«Saremo il primo Paese della storia ad avere un partito unico in democrazia», Nayib Bukele celebra con queste parole la sua vittoria e quella del suo partito Nuevas Ideas nell’Asseblea Legislativa. Il presidente millennial, alla guida del più piccolo stato latinoamericano dal 2019, El Salvador, ha confermato il suo posto sul trono per altri cinque anni. Quando il Tribunale supremo elettorale (Tse) aveva scrutinato appena il 31% dei voti, Bukele si è proclamato “vincitore assoluto” dal balcone del Palazzo nazionale nel centro storico della capitale San Salvador. Il Presidente uscente (ed entrante) ha annunciato: «Secondo i nostri numeri, abbiamo vinto con più del 85% dei voti e almeno 58 seggi su 60 nell’Assemblea».

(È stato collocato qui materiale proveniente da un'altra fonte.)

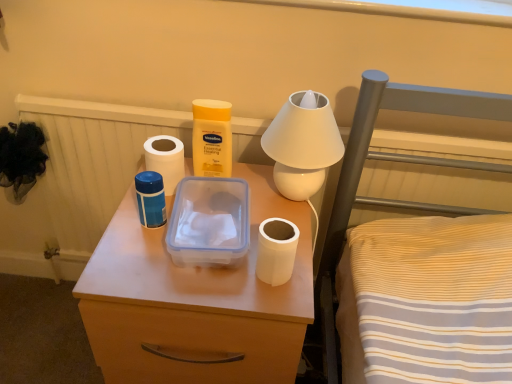
Image resolution: width=512 pixels, height=384 pixels. In order to click on blank space to the left of white matte toilet paper at center, which is the second toilet paper from top to bottom in this screenshot , I will do `click(190, 274)`.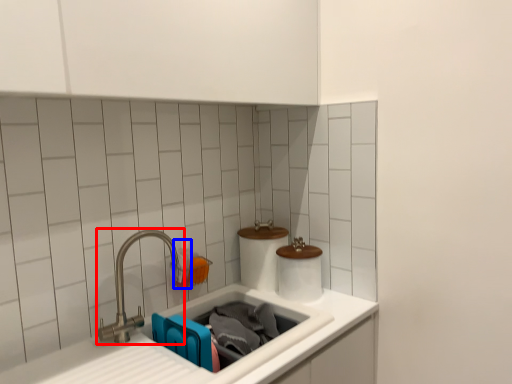
Question: Which of the following is the closest to the observer, tap (highlighted by a red box) or toiletry (highlighted by a blue box)?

Un elezione discussa – Se la vittoria era data per certa, la domanda era con quale percentuale Bukele l’avrebbe ottenuta. Qualora fosse confermato, il sostegno dell’85% della popolazione è un risultato storico che, nelle intenzioni del governo, dovrebbe mettere a tacere le critiche provenienti dai media internazionali che accusano Bukele di essere un dittatore. Lui stesso nel 2021 si descriveva nella biografia del suo account Twitter come «El dictador más cool del mundo». Un’etichetta che ora è stata sostituista da “Philosopher King”, ma che descriveva in buona parte la personalità contraddittoria del leader. Il giovane impreditore di 42 anni di origini palestinesi ha conquistato il suo popolo con una vincente e ostinata attività sui social e il pugno duro. Leggendo i commenti ai suoi post di Instagram, oltre ai messaggi di affetto e sostegno dei salvadoregni, spiaccano con grande frequenza frasi come “nel mio Pease servirebbe qualcuno come Bukele”,  “Come posso votarti anche se sono di un altro Stato?”. È un uomo estrememente popolare non solo in El Salvador, ma in tutta l’America Latina, e del suo modo di governare si parla come del “metodo Bukele“, a cui guardano ammiccando l’Ecuador stravolto dalla violenza delle gang e la Buenos Aires del neoletto Milei. Ma si è parlato di presidente dittatore anche perché la Costituzione salvadoregna vieta in sei articoli la rielezione cosecutiva del Presidente. Bukele è riuscito ad aggirare questo divieto grazie a un’interpretazione della Camera costituzionale della Corte suprema di giustizia, sotto il suo controllo, secondo cui si sarebbe potuto ripresentare alle elezioni se avesse lasciato l’incarico per sei mesi. Così è stato, e a dicembre ha chiesto un congedo al Parlamento di 6 mesi per dedicarsi alla campagna elettorale. Dal primo di dicembre è Presidente ad interim Claudia Rodríguez de Guevara, segretaria privata di Bukele.

Lotta alle pandillas – Il più grande successo politico di Bukele è stato trasformare uno dei Paesi più pericolosi al mondo, che ha raggiunto il record mondiale di 103 omicidi ogni 100mila abitanti nel 2015, in uno dei più sicuri (2,4 omicidi ogni 100mila abitanti). Come i suoi predecessori, anche Bukele nei primi anni del suo governo strinse un patto segreto con le due principali gang criminali del Paese, la Mara salvatrucha (MS-13) e il Barrio 18. Ma le cose cambiarono nel marzo del 2022: le pandillas ucciserono in un solo weekend 87 persone e Bukele rispose dichiarando guerra alle gang. Da allora di mese in mese viene rinnovato lo stato di eccezione – l’ultimo il 10 di gennaio – , che è accompagnato da arresti arbitrari e sistematiche violazioni dello stato di diritto. In meno di due anni, le autorità hanno recluso 72mila persone senza che fossero ascoltate da un giudice. La popolazione carceraria ha toccato quota 96mila, rendendo El Salvador il Paese con più alto tasso di detenuti al mondo. Un anno fa è stato inaugurato un nuovo maxi carcere a Tecoluca, a una settantina di km da San Salvador. Le immagini cinematografiche girate nel Centro de Confinamento del Terrorismo (Cecot) sono presto rimabalzate su tutti i media per la brutalità con cui sono trattati i detenuti.